Seit 1961 ist das Lokal in der Hand von Thorsten Wottrichs Familie. Vor sechs Jahren übernahm der 44-Jährige die Alte Post von seinem Vater, gearbeitet hat er hier aber schon mit 26 Jahren als Aushilfe hinter der Theke. Der Besitzer, der bei Gästen und Freunden nur als „Toto“ bekannt ist, begrüßt jeden Besucher persönlich, die meisten mit Namen. Schließlich kennt man sich. „Ich schaue schon automatisch zur Tür, wenn sie sich öffnet. Nicht nur aus freundlichen Gründen, sondern auch, um aufzupassen, dass kein Gast einfach abhaut, ohne zu bezahlen“, erklärt der Wirt.

Am Wochenende ist jeder Sitz- und Stehplatz in der Ur-Kneipe belegt. An manchen Tagen sei es sogar so voll, dass die Gäste draußen vor der Tür ständen, so Wottrich. Das sei natürlich vor allem im Sommer der Fall.

In der Kneipe hat sich in den vergangenen 50 Jahren nicht viel verändert. Wenn man hinein kommt, ist man direkt an der Theke, links stehen einige Tische, ein großer Flachbildschirm hängt an der Wand. Rechts fällt ein Podest mit Tischen und Stühlen auf. Und schaut man weiter um die Ecke, sieht man noch einen Fernseher sowie einen Darts-Automaten, der direkt vor den Toiletten aufgebaut ist. Jeder, der den Weg dorthin wagt, muss sich vor tief fliegenden Pfeilen in Acht nehmen.

In den 90er Jahren hatte sich Totos Vater alleine an eine Renovierung der Kneipe gemacht. Damals entstand die heutige Vertäfelung aus Eiche. „Klar, ich könnte alles abschleifen lassen und moderner einrichten. Aber das möchte ich nicht. Denn so kennt man schließlich die Post“, meint der Gastwirt.

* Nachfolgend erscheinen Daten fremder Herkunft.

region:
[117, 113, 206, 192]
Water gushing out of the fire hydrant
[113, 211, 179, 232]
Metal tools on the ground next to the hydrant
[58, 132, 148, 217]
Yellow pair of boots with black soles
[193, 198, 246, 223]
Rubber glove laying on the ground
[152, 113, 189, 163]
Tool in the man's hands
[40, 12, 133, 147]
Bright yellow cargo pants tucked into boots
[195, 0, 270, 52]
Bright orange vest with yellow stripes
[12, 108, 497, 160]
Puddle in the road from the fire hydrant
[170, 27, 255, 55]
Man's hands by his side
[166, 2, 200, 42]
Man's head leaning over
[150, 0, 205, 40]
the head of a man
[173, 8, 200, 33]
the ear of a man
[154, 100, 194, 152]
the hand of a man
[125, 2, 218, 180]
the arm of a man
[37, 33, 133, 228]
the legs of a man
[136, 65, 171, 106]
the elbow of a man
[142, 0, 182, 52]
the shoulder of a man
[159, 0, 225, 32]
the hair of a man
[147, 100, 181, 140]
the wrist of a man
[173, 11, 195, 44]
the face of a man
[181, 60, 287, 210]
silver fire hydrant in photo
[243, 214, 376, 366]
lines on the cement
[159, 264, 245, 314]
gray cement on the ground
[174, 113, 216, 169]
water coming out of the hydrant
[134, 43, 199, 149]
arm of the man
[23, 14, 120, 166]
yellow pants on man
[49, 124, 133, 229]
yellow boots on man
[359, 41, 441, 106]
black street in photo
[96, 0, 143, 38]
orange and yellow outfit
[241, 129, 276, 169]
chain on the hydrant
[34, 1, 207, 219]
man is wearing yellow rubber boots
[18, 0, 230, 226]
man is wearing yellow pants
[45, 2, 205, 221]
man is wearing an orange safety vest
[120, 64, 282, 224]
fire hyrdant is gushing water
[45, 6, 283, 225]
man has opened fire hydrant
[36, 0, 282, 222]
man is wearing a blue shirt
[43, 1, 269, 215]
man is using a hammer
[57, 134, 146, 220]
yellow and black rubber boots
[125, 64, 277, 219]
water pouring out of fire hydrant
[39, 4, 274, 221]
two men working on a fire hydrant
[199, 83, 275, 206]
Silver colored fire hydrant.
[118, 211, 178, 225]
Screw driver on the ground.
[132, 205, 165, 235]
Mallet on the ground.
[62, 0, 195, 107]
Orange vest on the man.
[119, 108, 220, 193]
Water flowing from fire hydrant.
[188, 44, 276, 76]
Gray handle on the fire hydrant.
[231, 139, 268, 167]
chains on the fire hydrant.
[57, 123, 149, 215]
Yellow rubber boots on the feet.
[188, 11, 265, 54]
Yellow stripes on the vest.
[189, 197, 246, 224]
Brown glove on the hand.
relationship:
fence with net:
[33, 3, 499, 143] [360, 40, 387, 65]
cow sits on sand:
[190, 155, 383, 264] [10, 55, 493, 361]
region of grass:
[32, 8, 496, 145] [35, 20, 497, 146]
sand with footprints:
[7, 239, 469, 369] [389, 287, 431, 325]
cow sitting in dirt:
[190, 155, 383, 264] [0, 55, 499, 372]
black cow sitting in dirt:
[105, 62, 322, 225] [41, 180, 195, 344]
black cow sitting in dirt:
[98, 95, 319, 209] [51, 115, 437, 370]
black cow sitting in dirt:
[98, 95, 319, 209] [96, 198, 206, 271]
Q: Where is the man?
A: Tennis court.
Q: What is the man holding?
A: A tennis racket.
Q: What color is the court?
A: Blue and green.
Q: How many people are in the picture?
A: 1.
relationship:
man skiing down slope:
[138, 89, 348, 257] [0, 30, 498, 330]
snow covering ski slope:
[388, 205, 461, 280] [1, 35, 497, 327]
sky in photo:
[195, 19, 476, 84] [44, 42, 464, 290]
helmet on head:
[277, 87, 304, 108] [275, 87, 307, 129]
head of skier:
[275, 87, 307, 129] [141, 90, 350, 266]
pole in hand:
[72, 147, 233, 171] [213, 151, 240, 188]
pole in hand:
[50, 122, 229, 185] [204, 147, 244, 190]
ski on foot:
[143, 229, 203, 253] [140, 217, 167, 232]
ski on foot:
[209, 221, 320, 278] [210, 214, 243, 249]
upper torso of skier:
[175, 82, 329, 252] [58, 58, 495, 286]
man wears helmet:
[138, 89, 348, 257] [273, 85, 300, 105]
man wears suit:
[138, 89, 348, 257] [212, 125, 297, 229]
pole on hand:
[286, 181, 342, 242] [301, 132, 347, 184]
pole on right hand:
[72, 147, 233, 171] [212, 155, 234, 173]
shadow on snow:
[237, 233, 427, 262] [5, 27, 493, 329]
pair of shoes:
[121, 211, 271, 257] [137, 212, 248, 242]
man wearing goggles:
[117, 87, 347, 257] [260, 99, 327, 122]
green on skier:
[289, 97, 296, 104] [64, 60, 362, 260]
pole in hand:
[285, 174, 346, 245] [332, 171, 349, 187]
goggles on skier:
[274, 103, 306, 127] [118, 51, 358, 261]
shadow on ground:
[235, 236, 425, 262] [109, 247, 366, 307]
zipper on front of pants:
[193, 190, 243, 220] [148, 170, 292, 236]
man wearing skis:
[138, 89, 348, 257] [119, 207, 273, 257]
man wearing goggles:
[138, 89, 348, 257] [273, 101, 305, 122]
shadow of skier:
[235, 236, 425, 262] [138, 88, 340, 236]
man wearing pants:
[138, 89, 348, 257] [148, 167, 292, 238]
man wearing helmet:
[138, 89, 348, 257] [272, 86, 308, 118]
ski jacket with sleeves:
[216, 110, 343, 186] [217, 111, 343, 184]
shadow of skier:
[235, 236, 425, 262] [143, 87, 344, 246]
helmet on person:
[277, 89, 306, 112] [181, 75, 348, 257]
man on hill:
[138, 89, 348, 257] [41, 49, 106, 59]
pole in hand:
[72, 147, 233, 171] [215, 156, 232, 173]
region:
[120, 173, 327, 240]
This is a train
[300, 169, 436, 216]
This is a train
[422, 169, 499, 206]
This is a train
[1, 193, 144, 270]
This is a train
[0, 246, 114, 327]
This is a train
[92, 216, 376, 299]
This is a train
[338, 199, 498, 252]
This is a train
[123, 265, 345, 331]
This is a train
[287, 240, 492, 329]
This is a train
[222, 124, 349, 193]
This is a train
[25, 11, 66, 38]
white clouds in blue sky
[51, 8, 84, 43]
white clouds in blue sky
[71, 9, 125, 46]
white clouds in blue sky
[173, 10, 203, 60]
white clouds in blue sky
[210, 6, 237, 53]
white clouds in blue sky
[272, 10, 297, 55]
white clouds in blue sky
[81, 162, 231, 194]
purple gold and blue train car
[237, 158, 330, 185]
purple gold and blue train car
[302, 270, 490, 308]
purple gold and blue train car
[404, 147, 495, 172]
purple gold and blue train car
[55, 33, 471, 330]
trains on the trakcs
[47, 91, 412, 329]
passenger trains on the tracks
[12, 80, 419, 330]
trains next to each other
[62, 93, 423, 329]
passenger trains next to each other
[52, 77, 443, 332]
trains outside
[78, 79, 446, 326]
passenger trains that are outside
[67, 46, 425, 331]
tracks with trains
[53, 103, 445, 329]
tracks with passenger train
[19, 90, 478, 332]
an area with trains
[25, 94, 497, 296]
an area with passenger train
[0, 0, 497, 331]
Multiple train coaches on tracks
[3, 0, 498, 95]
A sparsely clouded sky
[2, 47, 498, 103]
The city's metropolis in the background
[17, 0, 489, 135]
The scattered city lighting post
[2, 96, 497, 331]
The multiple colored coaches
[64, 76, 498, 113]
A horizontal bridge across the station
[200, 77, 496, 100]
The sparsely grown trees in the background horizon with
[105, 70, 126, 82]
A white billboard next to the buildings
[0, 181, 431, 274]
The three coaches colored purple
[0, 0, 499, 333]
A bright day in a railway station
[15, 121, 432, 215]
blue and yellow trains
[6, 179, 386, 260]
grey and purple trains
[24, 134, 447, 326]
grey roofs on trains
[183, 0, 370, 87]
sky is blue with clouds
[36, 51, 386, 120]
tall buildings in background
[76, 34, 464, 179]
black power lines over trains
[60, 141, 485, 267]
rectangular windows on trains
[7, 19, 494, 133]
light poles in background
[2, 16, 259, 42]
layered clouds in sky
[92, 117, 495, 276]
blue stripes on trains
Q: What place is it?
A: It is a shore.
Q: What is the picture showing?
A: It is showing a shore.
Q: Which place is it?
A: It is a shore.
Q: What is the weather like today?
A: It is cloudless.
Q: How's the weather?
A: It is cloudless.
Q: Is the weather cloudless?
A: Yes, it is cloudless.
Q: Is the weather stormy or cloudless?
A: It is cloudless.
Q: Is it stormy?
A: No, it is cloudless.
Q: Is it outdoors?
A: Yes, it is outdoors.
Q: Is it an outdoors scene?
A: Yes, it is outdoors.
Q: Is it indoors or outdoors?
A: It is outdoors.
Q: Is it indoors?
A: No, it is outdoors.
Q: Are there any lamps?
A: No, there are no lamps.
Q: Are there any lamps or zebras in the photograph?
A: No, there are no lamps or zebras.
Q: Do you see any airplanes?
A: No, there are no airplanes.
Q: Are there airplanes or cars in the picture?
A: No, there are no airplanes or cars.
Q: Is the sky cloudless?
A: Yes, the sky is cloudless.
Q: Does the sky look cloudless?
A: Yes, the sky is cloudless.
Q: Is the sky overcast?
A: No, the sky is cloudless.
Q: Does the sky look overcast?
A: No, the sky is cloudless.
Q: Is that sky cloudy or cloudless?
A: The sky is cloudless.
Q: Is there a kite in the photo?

Mit Würfelbechern ausgestattet, spielen die 24-Jährigen Tobias, Gerrit, Fabian gemeinsam mit Kellner Chris Baulig (19) an ihrem Stammplatz ein Trinkspiel. Nach seiner Schicht gesellt sich der künftige Bundeswehrsoldat zu den Gästen. „Hier kennt jeder jeden. Da ist das ganz normal“, meint der 19-Jährige. Fabian und seinen Freunden gefällt vor allem das gute Preis-Leistungs-Verhältnis sowie die altmodische Atmosphäre. „Wo sonst bekommt man heute noch ein Bier für zwei Euro?“, so die einhellige Meinung.

Die Kellnerinnen Johanna (21) und Nicole (20), zwei von zwölf Mitarbeitern, sind hinter der Theke in ihrem Element. Cocktails, Bier oder Cola, alles, was der Gast wünscht, wird serviert. Da ist es auch nicht schlimm, wenn einmal der Orangensaft verwechselt wird und der Campari nach Banane schmeckt. „Wir sind ein gutes Team, wie eine Familie. Nur darf niemand den Bogen überspannen und zum Beispiel den Gast unzufrieden machen. Dann kann ich auch einmal böse werden“, sagt Thorsten Wottrich. Das komme aber so gut wie nie vor.

Besonders viel Arbeit haben die Mitarbeiter der Alten Post an Bundesligaspieltagen. Das heißt, jeden Samstagnachmittag treffen sich Fans der Dortmunder, Schalker und Bayern zum Fußballschauen. Fangesänge für den eigenen Verein sind erwünscht.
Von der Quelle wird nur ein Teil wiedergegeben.